A bottled water display in a supermarket in Qionghai, Hainan province, catches a child's interest on Saturday. Meng Zhongde / for China Daily
A debate over the production standards adopted by bottled water giant Nongfu Spring has aroused safety concerns.
Several bottled water retailers in eastern China approached by China Daily said they have yet to see a major setback in sales of Nongfu Spring's bottled water, but some consumers remain skeptical about the quality of its products.
More than two-thirds of 9,500 people polled by eastmoney.com said they believe the criteria Nongfu Spring uses is less strict than the national levels.
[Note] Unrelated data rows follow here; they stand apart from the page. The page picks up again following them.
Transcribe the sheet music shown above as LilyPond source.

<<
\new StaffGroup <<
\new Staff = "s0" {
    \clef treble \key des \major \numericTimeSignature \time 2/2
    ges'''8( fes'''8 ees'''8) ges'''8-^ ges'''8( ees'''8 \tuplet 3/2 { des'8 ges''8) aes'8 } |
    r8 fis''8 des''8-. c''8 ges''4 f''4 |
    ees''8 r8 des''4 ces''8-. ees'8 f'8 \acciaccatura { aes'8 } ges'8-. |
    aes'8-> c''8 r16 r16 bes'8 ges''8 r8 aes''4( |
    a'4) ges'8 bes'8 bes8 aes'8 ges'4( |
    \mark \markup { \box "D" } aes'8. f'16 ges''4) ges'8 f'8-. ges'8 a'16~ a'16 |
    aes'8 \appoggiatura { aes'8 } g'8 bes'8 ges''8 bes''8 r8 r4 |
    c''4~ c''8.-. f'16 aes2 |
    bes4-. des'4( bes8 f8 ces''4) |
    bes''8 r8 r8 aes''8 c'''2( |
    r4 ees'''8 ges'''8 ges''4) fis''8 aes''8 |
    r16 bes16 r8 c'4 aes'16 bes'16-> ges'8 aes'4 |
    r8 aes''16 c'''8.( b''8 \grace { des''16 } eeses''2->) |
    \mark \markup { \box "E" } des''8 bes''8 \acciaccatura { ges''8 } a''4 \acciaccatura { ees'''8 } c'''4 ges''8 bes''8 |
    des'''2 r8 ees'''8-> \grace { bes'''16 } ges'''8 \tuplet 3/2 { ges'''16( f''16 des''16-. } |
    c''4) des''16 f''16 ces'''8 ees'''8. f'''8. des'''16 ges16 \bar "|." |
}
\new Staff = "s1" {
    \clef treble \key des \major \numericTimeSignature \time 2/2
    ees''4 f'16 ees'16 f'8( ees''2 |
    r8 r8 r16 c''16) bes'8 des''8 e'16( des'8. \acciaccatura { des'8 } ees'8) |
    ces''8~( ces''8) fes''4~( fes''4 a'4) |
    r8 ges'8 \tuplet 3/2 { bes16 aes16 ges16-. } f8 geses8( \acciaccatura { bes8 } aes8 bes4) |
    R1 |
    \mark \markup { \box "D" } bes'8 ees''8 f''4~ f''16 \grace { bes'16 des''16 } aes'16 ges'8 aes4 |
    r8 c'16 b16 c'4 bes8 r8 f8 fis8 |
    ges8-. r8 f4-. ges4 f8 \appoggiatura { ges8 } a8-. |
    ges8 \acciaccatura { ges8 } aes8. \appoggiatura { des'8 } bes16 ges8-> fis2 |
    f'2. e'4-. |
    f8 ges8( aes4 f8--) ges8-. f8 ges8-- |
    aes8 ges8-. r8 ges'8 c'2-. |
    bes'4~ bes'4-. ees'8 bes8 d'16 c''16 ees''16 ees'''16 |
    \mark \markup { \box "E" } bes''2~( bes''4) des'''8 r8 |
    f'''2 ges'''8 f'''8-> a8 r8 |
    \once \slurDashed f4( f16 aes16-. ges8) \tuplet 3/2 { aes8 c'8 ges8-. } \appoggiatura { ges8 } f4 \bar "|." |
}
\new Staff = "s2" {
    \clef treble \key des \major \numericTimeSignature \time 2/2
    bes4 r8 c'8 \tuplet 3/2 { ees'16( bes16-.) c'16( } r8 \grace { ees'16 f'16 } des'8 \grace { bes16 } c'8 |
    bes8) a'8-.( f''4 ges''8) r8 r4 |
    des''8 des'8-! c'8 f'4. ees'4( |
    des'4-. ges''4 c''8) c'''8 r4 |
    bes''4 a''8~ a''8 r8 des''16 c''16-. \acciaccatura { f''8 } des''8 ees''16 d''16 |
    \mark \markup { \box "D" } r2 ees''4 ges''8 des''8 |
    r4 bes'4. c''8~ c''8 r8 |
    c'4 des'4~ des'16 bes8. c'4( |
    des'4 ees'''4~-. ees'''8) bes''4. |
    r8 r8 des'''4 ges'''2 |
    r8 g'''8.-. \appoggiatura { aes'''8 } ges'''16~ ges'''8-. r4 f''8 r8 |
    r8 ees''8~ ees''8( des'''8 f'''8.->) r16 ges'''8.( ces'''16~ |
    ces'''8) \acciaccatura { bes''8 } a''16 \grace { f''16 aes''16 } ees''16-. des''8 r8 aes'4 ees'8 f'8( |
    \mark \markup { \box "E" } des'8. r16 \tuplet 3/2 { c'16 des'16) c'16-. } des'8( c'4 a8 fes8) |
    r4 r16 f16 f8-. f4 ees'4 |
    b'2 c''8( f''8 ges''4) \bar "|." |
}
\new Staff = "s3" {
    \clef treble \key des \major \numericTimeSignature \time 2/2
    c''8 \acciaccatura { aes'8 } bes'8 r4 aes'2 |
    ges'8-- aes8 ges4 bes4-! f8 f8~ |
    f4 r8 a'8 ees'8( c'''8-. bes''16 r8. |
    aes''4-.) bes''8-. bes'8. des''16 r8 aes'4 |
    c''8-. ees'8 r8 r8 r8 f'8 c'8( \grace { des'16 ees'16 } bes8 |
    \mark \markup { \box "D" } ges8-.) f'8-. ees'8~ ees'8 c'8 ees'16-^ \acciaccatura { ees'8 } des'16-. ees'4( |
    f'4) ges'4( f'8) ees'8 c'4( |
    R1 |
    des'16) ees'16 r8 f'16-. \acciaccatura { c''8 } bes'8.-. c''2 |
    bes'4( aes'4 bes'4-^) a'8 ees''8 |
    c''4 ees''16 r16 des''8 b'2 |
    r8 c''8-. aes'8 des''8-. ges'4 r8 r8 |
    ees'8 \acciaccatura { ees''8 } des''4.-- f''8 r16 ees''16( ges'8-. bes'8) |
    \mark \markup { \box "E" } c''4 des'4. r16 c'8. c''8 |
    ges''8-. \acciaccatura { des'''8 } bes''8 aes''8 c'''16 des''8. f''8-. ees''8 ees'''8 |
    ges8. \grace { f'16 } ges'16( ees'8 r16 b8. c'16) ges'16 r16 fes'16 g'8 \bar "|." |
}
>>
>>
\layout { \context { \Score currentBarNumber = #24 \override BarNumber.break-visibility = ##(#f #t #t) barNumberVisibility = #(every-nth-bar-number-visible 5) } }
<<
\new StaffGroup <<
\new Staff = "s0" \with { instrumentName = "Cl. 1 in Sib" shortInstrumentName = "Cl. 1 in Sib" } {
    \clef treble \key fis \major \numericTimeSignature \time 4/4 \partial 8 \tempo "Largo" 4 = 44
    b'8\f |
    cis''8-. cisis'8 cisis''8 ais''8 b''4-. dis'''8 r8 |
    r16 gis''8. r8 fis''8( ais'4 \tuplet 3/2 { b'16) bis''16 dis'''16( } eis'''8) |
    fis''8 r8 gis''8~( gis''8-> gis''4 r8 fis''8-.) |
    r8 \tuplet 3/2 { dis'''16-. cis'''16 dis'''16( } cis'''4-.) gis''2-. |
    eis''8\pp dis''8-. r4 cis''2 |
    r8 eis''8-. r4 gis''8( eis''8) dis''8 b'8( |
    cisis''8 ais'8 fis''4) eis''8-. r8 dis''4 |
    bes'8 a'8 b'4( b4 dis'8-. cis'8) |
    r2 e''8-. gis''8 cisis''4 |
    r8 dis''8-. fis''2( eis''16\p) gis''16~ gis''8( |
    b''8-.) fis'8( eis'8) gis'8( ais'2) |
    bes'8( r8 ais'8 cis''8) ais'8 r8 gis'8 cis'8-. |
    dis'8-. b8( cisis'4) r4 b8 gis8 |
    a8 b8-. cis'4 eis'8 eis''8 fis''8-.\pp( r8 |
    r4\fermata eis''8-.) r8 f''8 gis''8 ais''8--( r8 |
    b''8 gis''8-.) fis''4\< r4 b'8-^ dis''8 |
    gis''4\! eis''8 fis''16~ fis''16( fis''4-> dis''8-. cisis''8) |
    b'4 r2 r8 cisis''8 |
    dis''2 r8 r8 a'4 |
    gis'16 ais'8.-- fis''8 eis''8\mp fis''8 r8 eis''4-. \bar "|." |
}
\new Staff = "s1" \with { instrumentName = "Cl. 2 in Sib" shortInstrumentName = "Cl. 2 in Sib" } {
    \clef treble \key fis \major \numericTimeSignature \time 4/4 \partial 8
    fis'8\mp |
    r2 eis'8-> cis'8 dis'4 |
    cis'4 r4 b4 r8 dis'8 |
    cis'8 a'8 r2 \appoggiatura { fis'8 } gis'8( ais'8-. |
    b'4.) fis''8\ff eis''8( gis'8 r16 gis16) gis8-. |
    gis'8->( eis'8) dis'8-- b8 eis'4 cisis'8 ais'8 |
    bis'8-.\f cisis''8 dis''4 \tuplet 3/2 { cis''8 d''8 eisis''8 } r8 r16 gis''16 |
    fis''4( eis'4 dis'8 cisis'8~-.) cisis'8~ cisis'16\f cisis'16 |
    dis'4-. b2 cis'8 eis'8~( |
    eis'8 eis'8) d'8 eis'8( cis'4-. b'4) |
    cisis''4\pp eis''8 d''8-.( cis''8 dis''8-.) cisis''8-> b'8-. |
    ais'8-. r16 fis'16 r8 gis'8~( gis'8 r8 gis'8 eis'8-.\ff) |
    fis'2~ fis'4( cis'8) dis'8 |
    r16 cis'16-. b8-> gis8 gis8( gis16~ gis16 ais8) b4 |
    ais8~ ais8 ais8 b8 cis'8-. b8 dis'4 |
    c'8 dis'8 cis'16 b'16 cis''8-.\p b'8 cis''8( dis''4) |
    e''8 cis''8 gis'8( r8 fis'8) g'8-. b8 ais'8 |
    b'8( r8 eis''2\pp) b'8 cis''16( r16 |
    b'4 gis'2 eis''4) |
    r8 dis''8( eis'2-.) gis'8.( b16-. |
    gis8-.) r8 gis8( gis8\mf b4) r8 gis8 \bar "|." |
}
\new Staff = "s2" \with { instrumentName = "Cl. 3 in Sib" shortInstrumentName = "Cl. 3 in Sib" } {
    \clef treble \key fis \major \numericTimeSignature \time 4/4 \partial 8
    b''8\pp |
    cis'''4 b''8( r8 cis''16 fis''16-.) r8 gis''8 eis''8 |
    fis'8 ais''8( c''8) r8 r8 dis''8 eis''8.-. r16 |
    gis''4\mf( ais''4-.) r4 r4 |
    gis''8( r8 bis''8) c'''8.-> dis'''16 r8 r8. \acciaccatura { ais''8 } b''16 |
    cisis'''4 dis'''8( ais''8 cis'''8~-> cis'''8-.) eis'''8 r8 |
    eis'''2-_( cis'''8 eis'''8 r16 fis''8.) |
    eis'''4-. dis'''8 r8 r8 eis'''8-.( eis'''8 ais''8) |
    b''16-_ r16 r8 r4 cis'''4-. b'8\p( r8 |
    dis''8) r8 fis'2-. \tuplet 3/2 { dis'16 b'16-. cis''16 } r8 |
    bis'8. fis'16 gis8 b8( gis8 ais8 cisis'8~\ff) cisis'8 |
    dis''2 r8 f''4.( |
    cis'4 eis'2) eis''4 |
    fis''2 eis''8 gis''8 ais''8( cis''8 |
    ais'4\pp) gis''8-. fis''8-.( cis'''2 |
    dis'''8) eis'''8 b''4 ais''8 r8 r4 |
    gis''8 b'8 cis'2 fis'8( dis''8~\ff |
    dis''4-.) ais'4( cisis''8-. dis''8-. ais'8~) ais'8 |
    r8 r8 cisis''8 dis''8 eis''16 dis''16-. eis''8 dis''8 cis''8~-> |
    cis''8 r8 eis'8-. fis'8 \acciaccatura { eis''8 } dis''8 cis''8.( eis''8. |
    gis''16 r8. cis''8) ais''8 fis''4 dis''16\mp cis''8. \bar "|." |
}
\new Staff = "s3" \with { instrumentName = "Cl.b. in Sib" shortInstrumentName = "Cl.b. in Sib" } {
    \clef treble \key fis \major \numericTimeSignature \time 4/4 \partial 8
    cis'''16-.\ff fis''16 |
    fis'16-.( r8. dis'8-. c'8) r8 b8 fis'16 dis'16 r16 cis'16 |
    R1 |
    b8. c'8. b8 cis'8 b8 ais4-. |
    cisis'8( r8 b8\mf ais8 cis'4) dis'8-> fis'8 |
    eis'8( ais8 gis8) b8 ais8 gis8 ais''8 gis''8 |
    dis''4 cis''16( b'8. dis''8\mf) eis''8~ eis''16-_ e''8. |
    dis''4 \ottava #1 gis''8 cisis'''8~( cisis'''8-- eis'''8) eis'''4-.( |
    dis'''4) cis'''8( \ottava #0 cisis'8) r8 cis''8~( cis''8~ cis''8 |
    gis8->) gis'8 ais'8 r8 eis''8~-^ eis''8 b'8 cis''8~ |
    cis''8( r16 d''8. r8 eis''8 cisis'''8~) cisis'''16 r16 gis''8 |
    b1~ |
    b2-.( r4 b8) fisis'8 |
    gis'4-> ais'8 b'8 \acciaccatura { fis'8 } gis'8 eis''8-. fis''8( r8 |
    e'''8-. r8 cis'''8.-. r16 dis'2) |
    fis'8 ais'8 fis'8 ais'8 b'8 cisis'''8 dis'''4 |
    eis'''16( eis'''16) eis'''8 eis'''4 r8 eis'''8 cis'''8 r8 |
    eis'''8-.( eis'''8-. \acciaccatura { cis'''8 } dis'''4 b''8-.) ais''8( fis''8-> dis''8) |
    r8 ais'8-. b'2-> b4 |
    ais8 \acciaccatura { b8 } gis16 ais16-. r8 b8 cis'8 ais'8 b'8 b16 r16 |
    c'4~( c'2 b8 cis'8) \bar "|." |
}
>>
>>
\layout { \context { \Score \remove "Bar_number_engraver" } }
And 86 percent of respondents said they will not buy the company's bottled water.
Nongfu Spring, which produces 21.8 percent of all bottled water in the Chinese market, has been under fire for allegedly having looser criteria on a number of chemical elements than the national tap water standards.
The Drinking Water Committee at the China National Health Association - a Beijing NGO supervised by the National Health and Family Planning Commission - accused Nongfu Spring of using criteria set by the government of Zhejiang province in 2005, which failed to be updated to meet the national tap water standards that were upgraded in 2007.
Research by China Daily found Nongfu Spring adopted the regional DB33/383 standards - as it is printed on its products' packages - rather than a national standard on "bottled natural drinking water".
In this standard adopted in Zhejiang from 2005, quality indexes in a number of elements are looser than GB5749-2006, a national standard the central government released in late 2006 for drinking water quality, or the quality of tap water.
For instance, the permitted amount of arsenic, which can cause skin cancer if ingested by humans, is no more than 0.01 milligrams per liter in the national standard. But in DB33/383, the allowed maximum amount is 0.05 mg/liter.
Dong Jinshi, secretary-general of the International Food Packaging Association in Hong Kong and a food safety expert, said that a company is allowed to adopt regional or industry criteria when a national standard is missing, as in the case of Nongfu Spring.
The national standards cannot always cover all products in the market because product innovation is very fast, he said. "But GB5749-2006 is currently the bottom line for regional governments and industries to formulate their own standards for drinking water.
"When drafting a regional or industry standard, all indexes should be stricter than the national level."
Li Shuguang, a professor at Fudan University's Public Health Institute, said the products could be "unsafe" if they fail to meet national standards.
"It is very hard to decide if it is toxic or what harm it can cause to humans if the water only meets regional criteria but fails the national one," he said.
"But the national criteria should be safe for everyone."
Authorities in Zhejiang declined to comment on Tuesday. However, in a joint statement released over the weekend, Zhejiang's Quality and Technical Supervision Department and its health department said that the quality standard for bottled water implemented in Zhejiang is the same as, if not stricter than, the national one.
The statement said the Zhejiang standard was drafted in 2002, when the national standard was not in place yet, and the provincial criteria for microorganisms in bottled water are the same as national standard after revision in 2005.
In statements Nongfu Spring made on its official micro blog over the weekend and on Monday, the company insisted its quality indexes in a number of toxic elements are two to 11 times stricter than the national level.
It accused a Beijing newspaper of "being ignorant" for "singling out several indexes in a whole system to generate conclusions on standards" and making groundless attacks.
The company said the recent attacks on its product quality were set in motion by one of its rivals C'estbon Food and Beverage. The Shenzhen-based company denied having made the accusation.